Tackling topics covering their experiences, including identity, beauty standards, relationships, mental health, career challenges, and societal expectations, Dannielle weaves personal anecdotes, survey responses, and cultural insights to create a tapestry of narratives that fosters understanding and promotes dialogue.

Whether you are a sistah, sister, friend, or ally, with warmth, compassion, and unflinching honesty, Dear Sister provides a safe and welcoming space for open and honest conversations, inviting readers to listen, learn, and empathize with the lived experiences of Black women.



In a world that is characterized by division

In a country with a history of hatred and greed

Women have a part to play in healing what we inherited.

Our story does not begin at 1619

But 1619 further contaminated the story.

We were created to live above racism

To create opportunities for healing

And build communities of shalom

That starts by listening to the voices

that history has silenced.

So we are amplifying the voices of

Black Women

because there is something

we want you all to know

Not just knowing for knowing sake

But so that you can take these topics

and master four critical skills

to heal the brokenness history created

and help establish God's Kingdom on Earth

Like God intended

So Dear Sister, Come LIS'N!

Here are some things Black women want you to know

We Want You To Know...

Listening Matters

Too often, the voices of the marginalized go unheard.
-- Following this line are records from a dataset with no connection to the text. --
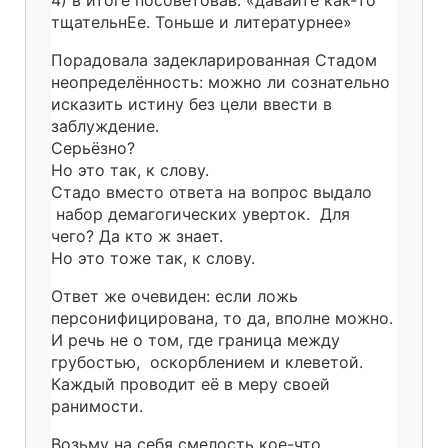
тщательнЕе. Тоньше и литературнее»
Порадовала задекларированная Стадом
неопределённость: можно ли сознательно
исказить истину без цели ввести в
заблуждение.
Серьёзно?
Но это так, к слову.
Стадо вместо ответа на вопрос выдало
набор демагогических уверток. Для
чего? Да кто ж знает.
Но это тоже так, к слову.
Ответ же очевиден: если ложь
персонифицирована, то да, вполне можно.
И речь не о том, где граница между
грубостью, оскорблением и клеветой.
Каждый проводит её в меру своей
ранимости.
Возьму на себя смелость кое-что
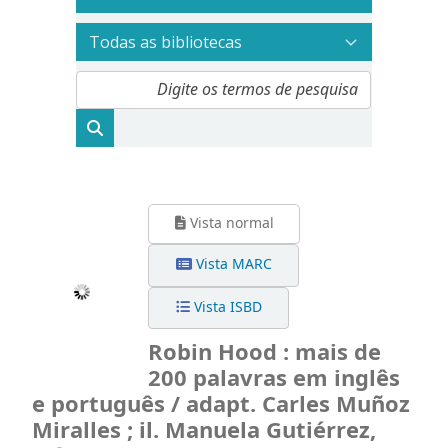
Vista normal
Vista MARC
Vista ISBD
Robin Hood : mais de
200 palavras em inglês
e português / adapt. Carles Muñoz
Miralles ; il. Manuela Gutiérrez,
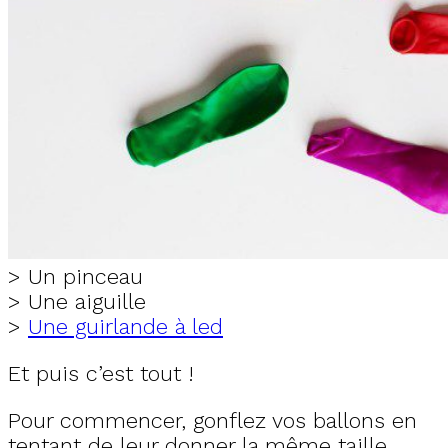
> Un pinceau
> Une aiguille
>
Une guirlande à led
Et puis c’est tout !
Pour commencer, gonflez vos ballons en
tentant de leur donner la même taille.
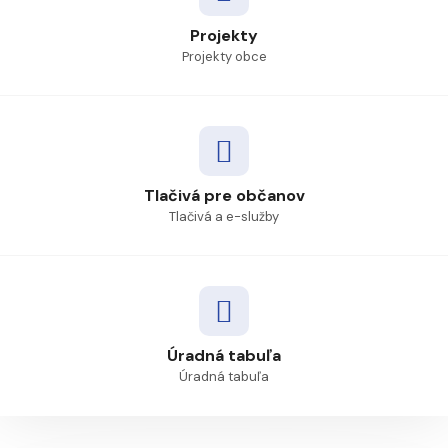
Projekty
Projekty obce
Tlačivá pre občanov
Tlačivá a e-služby
Úradná tabuľa
Úradná tabuľa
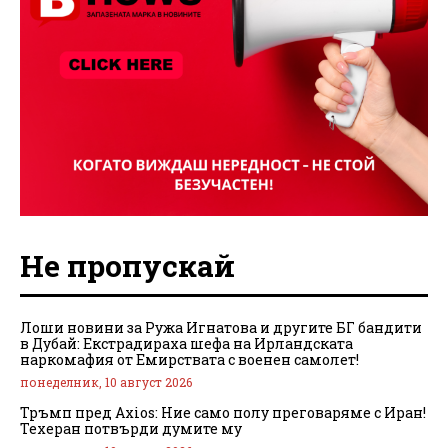
Не пропускай
Лоши новини за Ружа Игнатова и другите БГ бандити
в Дубай: Екстрадираха шефа на Ирландската
наркомафия от Емирствата с военен самолет!
понеделник, 10 август 2026
Тръмп пред Axios: Ние само полу преговаряме с Иран!
Техеран потвърди думите му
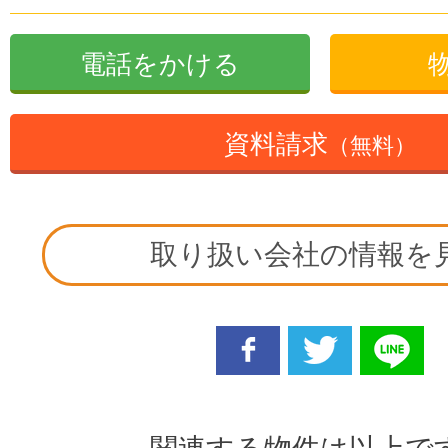
電話をかける
資料請求
（無料）
取り扱い会社の情報を
facebook
twitter
line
Black Women are what is known as the "double minority" - meaning we don't just deal with the silencing of one part of who we are, but society often tries to silence all of who we are. We need our other sisters to listen to our stories that too often go unheard because they are silenced. Because learning the posture to listen matters

Fortitude Matters

Sometimes it is hard to embark on this work because it feels unsafe. But what if reconciliation is not about being safe? What if reconciliation takes us being willing to be brave? What if reconciliation takes fortitude to move forward when it is safer just to stay where we are? Fortitude - the strength to address the uncomfortable - matters if we're ever going to have relationships that matter to God.

Truth Matters

There's an old proverb that was made popular by Chinua Achebe that says, "until the lions have their own historians, the history of the hunt will always glorify the hunter." Black women have a truth about our history and our story that we want you to hear. The history matters. The stories matter. The statistics matter. And we're ready to talk about it. Because telling the truth matters.

You Matter

When one of us is hurting, none of us are thriving. At least not as much as we could be. We are - in the words of Dr.Martin Luke King, Jr. - caught in an inescapable network of mutuality, tied in a single garment of destiny. Your Black sisters matter. And YOU matter. No matter your race, it is going to take all of us to overcome racism. Your voice, your heart, and your hands matter.

While Learning About...

Black Women surveyed from all across the States contributed to over 500 statements about our experiences, our families, our professions, and more. We've taken those answers and put them into five large topics that we will discuss during the workshop. Statements like...

Racism is still very much alive!

Microaggressions are like tiny paper cuts. They sting. And after awhile, they add up.

We do not see you as enemies but we would appreciate you being an ally.

We love our families

(our men and children)

as much as you do.

Learn the difference between cultural appropriation and cultural appreciation

If you have never done the work to gain my trust, I refuse to trust your judgment!

There is not a single day that goes by that I’m not forced to think about being a black woman in America. I do not have the option of “colorblindness!"

There are cultural differences and simply asking me to assimilate into your culture is not enough to make me feel accepted.